**Task objective**
Each line from the opening of the material through the line holding "Format: application/json" needs to be returned exactly, with the pictures left out.

[Start of Attachment]

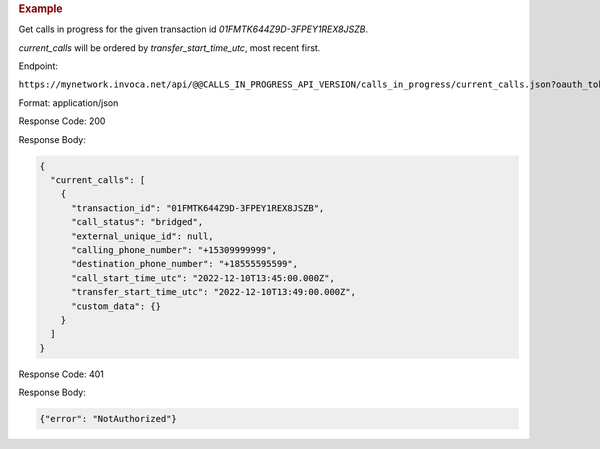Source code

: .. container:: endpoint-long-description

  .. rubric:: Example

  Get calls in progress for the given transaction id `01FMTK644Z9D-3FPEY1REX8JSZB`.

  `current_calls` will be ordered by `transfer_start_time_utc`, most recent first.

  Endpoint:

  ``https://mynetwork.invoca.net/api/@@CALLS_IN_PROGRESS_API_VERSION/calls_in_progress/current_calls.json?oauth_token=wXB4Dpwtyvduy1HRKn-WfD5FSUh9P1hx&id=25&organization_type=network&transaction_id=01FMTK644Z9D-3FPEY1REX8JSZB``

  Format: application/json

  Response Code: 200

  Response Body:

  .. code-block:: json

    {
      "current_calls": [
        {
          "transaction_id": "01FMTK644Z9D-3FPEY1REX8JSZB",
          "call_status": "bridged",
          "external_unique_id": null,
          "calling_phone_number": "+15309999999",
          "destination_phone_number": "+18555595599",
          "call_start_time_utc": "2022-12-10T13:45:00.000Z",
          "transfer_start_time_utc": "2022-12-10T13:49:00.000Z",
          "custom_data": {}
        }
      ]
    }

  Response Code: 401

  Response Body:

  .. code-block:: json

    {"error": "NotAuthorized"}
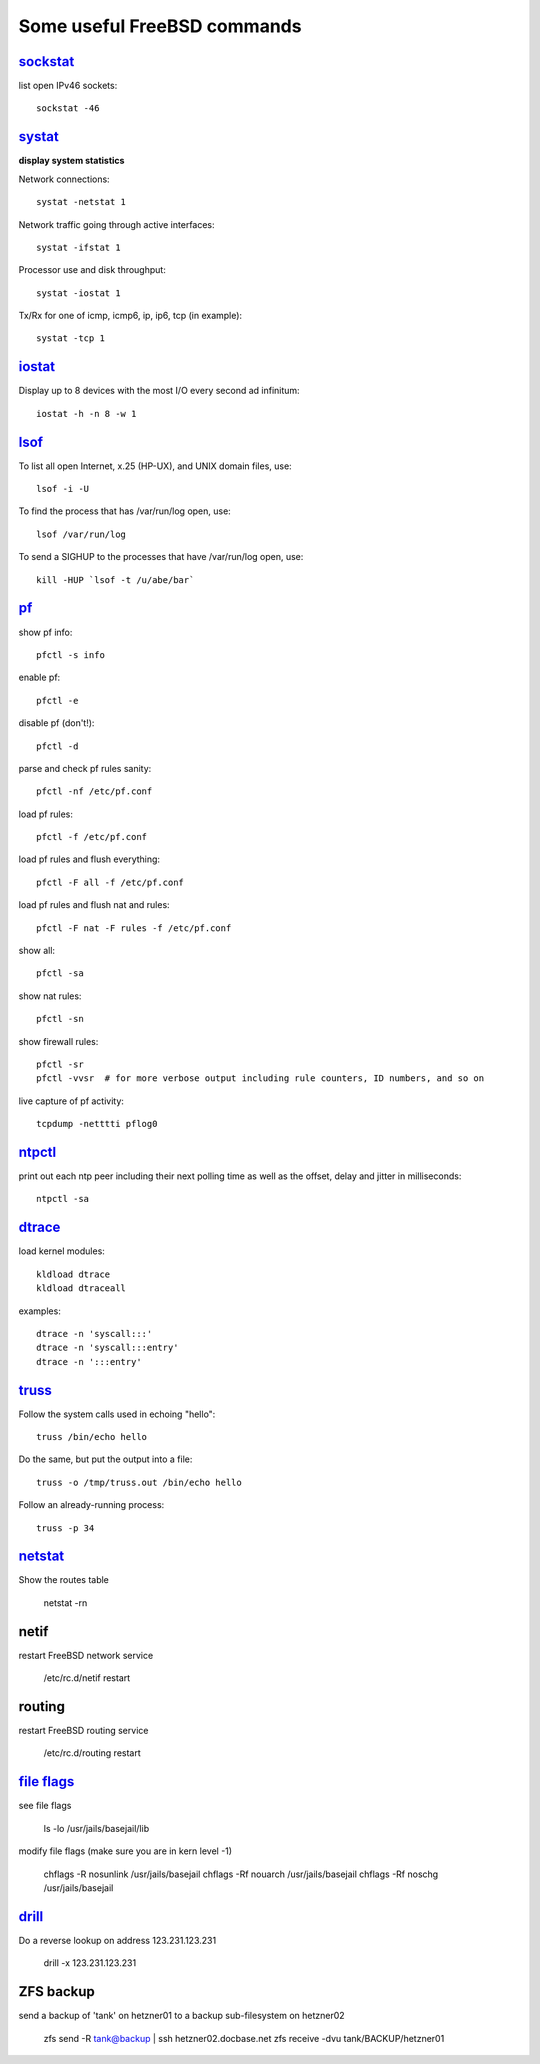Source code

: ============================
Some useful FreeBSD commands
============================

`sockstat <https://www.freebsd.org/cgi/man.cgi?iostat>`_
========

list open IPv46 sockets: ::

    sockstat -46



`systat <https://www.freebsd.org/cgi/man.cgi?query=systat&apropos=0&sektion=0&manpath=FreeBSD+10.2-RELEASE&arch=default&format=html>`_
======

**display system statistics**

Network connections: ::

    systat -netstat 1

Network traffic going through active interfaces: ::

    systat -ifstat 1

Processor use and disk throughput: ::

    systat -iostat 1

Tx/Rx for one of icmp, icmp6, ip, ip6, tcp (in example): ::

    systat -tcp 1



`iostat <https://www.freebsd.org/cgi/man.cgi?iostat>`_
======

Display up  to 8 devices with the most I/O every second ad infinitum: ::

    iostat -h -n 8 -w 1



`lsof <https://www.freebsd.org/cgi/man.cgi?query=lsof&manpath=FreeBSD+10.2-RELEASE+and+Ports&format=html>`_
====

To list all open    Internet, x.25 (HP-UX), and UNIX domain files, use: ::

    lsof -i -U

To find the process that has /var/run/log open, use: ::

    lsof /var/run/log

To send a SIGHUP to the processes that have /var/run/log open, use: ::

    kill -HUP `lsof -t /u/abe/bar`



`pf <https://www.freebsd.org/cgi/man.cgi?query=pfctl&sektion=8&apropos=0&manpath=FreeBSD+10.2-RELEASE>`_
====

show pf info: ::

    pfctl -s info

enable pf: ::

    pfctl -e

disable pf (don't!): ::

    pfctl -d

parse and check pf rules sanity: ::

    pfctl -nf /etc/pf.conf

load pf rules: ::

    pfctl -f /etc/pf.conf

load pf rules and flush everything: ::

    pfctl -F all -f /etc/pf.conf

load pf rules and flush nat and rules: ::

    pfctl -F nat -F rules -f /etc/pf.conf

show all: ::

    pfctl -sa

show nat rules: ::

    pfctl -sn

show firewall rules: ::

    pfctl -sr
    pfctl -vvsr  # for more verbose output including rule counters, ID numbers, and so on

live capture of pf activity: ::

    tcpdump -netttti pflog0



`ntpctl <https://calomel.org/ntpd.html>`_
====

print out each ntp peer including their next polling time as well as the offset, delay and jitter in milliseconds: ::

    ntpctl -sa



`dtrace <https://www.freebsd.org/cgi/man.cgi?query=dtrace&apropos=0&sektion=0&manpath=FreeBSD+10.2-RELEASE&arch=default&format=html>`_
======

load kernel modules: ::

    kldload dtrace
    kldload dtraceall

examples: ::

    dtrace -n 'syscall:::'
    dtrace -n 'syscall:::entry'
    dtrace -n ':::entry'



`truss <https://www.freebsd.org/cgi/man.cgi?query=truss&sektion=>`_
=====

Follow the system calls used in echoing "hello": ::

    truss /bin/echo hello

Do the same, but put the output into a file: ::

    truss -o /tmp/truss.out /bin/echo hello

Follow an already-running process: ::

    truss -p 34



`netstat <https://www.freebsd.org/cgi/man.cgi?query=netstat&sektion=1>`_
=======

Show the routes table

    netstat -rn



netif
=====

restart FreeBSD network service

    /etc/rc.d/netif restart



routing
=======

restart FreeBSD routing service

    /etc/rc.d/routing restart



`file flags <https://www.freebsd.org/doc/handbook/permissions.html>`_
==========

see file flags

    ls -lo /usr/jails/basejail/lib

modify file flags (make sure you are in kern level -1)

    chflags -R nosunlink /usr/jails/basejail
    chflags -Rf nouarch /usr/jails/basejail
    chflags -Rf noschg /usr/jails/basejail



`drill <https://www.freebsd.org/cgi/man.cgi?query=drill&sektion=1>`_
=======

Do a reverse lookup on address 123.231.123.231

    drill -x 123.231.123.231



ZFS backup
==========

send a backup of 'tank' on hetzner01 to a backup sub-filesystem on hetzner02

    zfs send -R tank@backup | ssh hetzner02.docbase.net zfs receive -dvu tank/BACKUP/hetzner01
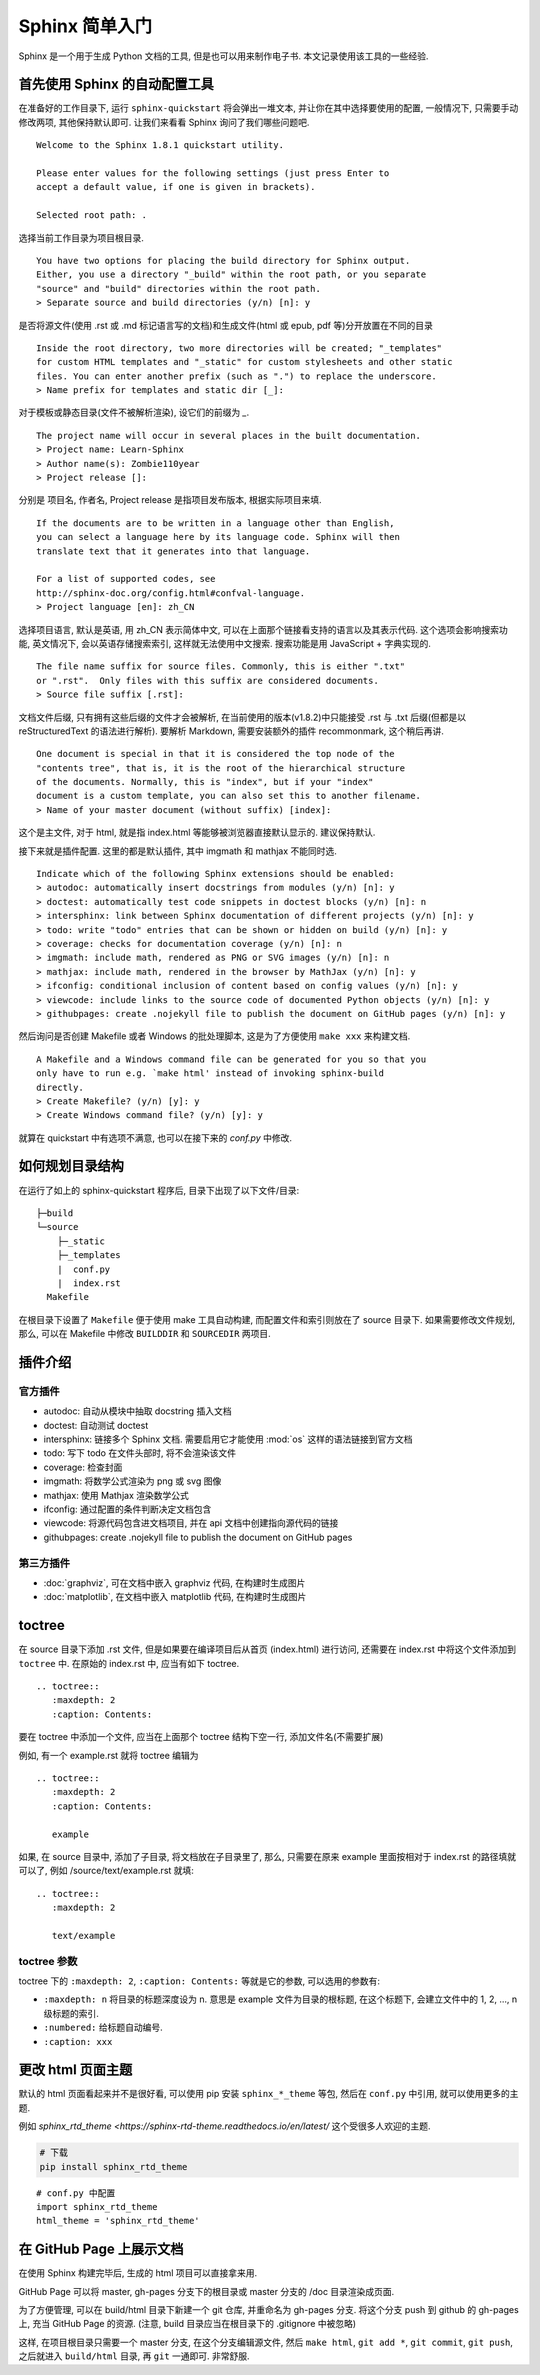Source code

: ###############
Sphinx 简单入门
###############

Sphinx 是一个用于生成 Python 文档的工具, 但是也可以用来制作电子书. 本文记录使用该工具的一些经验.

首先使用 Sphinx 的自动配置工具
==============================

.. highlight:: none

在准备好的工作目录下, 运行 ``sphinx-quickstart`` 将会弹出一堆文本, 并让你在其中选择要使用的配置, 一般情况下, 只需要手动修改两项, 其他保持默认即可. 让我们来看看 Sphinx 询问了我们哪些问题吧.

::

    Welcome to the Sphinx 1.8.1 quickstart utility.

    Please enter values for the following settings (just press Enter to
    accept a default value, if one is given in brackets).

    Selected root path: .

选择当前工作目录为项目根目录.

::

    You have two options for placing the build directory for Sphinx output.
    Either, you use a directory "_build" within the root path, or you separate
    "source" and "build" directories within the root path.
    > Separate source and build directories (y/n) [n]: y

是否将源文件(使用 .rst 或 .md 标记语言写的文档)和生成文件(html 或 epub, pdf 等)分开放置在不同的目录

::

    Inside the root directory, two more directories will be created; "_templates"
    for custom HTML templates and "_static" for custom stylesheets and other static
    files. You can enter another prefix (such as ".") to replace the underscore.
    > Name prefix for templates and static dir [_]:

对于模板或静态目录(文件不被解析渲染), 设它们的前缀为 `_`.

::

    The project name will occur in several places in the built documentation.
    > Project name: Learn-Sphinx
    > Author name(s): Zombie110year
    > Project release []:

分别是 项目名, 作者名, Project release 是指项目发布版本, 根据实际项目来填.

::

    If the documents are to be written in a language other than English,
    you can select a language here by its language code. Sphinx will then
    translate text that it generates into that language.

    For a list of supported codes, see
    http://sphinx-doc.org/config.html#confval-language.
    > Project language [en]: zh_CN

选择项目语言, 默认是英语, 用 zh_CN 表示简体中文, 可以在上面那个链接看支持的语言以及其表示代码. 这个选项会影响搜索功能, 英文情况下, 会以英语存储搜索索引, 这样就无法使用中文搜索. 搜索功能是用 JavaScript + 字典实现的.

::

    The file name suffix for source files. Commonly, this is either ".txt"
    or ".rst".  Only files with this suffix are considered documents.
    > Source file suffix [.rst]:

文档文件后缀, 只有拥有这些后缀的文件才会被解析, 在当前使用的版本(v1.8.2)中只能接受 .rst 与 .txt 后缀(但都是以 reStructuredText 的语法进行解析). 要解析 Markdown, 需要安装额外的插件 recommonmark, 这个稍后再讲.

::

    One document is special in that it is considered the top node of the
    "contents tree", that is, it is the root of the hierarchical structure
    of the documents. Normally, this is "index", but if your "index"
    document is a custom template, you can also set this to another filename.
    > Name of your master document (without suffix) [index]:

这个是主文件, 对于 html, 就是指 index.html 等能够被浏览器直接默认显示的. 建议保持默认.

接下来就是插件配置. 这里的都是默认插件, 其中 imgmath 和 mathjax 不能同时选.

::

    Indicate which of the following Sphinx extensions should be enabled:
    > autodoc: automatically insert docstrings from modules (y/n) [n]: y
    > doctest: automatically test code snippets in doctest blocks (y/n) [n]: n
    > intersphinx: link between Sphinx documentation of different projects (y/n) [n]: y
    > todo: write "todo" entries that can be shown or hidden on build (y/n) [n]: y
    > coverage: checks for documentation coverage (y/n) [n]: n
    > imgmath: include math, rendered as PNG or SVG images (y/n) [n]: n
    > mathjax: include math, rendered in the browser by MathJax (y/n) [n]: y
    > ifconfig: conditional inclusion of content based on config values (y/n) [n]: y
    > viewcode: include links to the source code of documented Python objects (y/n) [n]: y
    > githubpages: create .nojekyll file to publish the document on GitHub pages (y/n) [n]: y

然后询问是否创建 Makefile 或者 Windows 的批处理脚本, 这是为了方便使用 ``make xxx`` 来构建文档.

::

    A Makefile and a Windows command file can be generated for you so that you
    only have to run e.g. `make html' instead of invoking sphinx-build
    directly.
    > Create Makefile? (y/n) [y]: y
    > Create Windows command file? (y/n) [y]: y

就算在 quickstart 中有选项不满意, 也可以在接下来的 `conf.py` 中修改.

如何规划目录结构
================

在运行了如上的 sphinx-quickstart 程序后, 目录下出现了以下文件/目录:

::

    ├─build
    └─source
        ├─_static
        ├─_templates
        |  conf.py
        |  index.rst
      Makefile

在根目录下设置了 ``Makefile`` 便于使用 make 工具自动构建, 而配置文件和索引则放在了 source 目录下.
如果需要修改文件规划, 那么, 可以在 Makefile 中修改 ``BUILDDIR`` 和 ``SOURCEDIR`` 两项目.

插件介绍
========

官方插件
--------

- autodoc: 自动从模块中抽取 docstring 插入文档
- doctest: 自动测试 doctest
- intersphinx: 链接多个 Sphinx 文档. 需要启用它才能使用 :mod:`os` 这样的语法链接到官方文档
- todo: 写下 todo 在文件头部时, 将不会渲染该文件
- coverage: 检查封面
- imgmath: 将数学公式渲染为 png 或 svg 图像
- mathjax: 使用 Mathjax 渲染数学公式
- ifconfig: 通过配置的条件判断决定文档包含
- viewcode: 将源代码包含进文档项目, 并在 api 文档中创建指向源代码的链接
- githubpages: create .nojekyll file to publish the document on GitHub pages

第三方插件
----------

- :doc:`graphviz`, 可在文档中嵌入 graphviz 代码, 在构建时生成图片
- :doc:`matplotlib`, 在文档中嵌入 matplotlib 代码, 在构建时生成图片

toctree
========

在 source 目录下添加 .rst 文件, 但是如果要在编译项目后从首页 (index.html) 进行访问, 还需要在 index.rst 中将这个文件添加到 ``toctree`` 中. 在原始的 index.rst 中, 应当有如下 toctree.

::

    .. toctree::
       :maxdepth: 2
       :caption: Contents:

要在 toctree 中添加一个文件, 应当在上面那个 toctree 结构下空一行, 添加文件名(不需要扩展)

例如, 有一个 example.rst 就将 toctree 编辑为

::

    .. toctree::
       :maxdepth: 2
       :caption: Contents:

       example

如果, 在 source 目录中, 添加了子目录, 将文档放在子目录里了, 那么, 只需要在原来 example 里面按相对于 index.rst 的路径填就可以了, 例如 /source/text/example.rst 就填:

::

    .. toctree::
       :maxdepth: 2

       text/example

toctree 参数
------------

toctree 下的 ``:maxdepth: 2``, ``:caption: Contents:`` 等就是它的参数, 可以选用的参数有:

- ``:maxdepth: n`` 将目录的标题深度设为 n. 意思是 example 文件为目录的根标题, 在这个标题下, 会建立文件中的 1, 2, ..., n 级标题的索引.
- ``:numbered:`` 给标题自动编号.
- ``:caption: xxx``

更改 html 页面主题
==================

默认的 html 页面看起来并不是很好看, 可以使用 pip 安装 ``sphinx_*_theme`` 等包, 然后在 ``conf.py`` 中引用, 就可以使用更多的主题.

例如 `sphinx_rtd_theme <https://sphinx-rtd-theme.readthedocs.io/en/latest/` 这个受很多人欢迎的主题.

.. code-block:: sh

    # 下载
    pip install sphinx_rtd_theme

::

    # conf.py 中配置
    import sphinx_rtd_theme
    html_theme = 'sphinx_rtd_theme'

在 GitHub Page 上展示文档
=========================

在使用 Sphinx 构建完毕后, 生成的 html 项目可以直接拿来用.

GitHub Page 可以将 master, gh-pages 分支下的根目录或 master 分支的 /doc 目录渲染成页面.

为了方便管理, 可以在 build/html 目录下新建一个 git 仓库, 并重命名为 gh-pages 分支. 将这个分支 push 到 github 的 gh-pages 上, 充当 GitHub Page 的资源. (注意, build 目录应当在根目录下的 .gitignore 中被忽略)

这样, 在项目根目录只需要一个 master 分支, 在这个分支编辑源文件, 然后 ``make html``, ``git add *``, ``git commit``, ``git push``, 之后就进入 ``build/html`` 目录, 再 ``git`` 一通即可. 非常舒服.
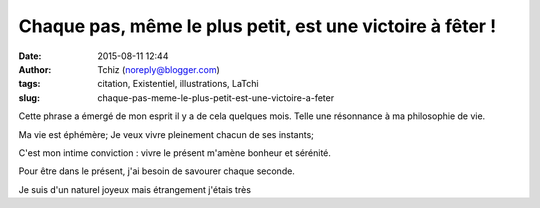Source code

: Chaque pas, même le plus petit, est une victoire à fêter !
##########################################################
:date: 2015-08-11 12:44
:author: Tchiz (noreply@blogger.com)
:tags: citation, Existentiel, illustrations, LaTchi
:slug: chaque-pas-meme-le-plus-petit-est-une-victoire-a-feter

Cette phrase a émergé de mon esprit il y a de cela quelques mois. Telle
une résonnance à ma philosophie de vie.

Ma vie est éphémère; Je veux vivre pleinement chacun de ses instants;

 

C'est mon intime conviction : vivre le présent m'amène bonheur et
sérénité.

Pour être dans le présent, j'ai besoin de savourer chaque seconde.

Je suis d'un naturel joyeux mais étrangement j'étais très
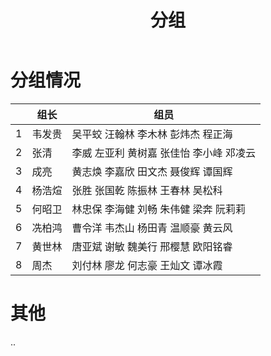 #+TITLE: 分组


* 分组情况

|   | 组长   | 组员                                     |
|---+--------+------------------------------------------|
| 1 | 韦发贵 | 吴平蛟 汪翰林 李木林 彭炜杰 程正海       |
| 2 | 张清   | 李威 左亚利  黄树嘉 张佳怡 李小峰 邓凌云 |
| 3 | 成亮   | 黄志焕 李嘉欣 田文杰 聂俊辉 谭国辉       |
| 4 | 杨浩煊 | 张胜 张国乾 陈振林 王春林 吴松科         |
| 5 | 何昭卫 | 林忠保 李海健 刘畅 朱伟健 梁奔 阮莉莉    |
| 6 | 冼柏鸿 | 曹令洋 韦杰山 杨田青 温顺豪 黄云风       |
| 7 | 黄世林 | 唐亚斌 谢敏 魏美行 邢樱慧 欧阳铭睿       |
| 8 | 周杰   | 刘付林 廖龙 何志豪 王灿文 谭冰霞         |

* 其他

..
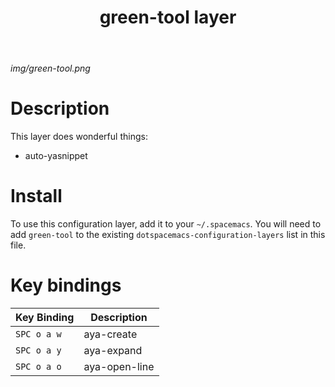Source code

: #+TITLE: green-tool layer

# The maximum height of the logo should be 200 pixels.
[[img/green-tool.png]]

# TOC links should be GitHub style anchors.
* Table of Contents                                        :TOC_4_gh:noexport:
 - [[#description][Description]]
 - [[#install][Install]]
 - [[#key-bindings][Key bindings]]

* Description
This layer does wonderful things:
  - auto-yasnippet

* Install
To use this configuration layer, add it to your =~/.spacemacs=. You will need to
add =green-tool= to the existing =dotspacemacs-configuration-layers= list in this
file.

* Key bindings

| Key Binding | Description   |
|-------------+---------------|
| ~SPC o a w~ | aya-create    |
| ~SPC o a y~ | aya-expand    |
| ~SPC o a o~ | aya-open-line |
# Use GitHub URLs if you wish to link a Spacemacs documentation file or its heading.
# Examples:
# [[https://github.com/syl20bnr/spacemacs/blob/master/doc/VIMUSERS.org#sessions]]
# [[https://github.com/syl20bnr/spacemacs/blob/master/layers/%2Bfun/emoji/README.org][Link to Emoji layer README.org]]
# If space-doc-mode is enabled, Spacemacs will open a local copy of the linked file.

[End of Attachment]

**Response to this task**
Source code

: .. container:: endpoint-long-description

  .. rubric:: Example

  Get calls in progress for the given transaction id `01FMTK644Z9D-3FPEY1REX8JSZB`.

  `current_calls` will be ordered by `transfer_start_time_utc`, most recent first.

  Endpoint:

  ``https://mynetwork.invoca.net/api/@@CALLS_IN_PROGRESS_API_VERSION/calls_in_progress/current_calls.json?oauth_token=wXB4Dpwtyvduy1HRKn-WfD5FSUh9P1hx&id=25&organization_type=network&transaction_id=01FMTK644Z9D-3FPEY1REX8JSZB``

  Format: application/json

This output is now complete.